Texto de estudio:
---

La sensación de incertidumbre se instaló como el principal síntoma psicológico, de cara a un futuro difuso, impensado y temido. Las oleadas de la pandemia incrementaron las intensidades de angustias y de ansiedades no de un día para otro sino con el paso de las horas. Y alteraciones en el comer y en el dormir. En fin, una suma de malestares, síntomas, y en muchas cosas enfermedades, como consecuencia de las alteraciones en las zonas de confort, las costumbres adquiridas, o el equilibrio psicofísico y social alcanzados; y rearmarse nunca es sin consecuencias. Entonces algunos seres empezaron a hacerse algunas preguntas, replanteos existenciales. ¿Cómo venía viviendo antes de la pandemia? ¿Era feliz? ¿Disfrutaba de la vida? ¿Cómo quiero vivir de ahora en adelante? Preguntas fundamentales para hacer de este drama el campo propicio para la reflexión que posibilite los cambios necesarios para alcanzar una existencia más saludable. Pero en esta convivencia injusta y diversa, también hay quienes con la panza vacía o atravesados por la enfermedad, sólo se pueden preguntar si queda algo para comer o chances de seguir con vida.

---

Entradas de datos recopiladas
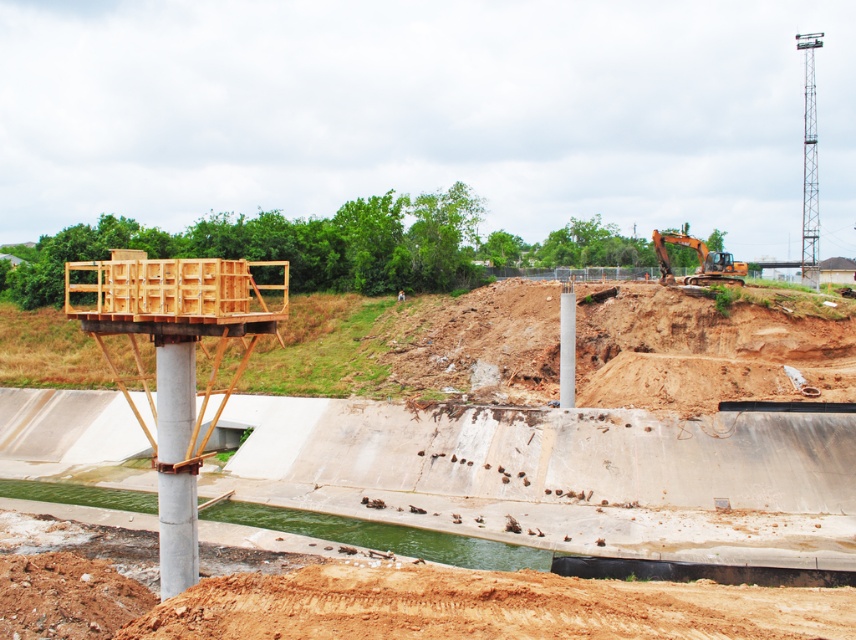
Question: Which object is closer to the camera taking this photo?

Choices:
 (A) orange metallic excavator at upper right
 (B) wooden platform at center-left

Answer: (B)

Question: Which point is closer to the camera?

Choices:
 (A) wooden platform at center-left
 (B) orange metallic excavator at upper right

Answer: (A)

Question: Is wooden platform at center-left closer to camera compared to orange metallic excavator at upper right?

Choices:
 (A) no
 (B) yes

Answer: (B)

Question: Among these objects, which one is farthest from the camera?

Choices:
 (A) wooden platform at center-left
 (B) orange metallic excavator at upper right

Answer: (B)

Question: Can you confirm if wooden platform at center-left is positioned below orange metallic excavator at upper right?

Choices:
 (A) no
 (B) yes

Answer: (B)

Question: Is wooden platform at center-left positioned before orange metallic excavator at upper right?

Choices:
 (A) no
 (B) yes

Answer: (B)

---

Tu objetivo: Según el texto de estudio, ¿qué se instaló como el principal síntoma psicológico?

Resultado del ejercicio: La sensación de incertidumbre.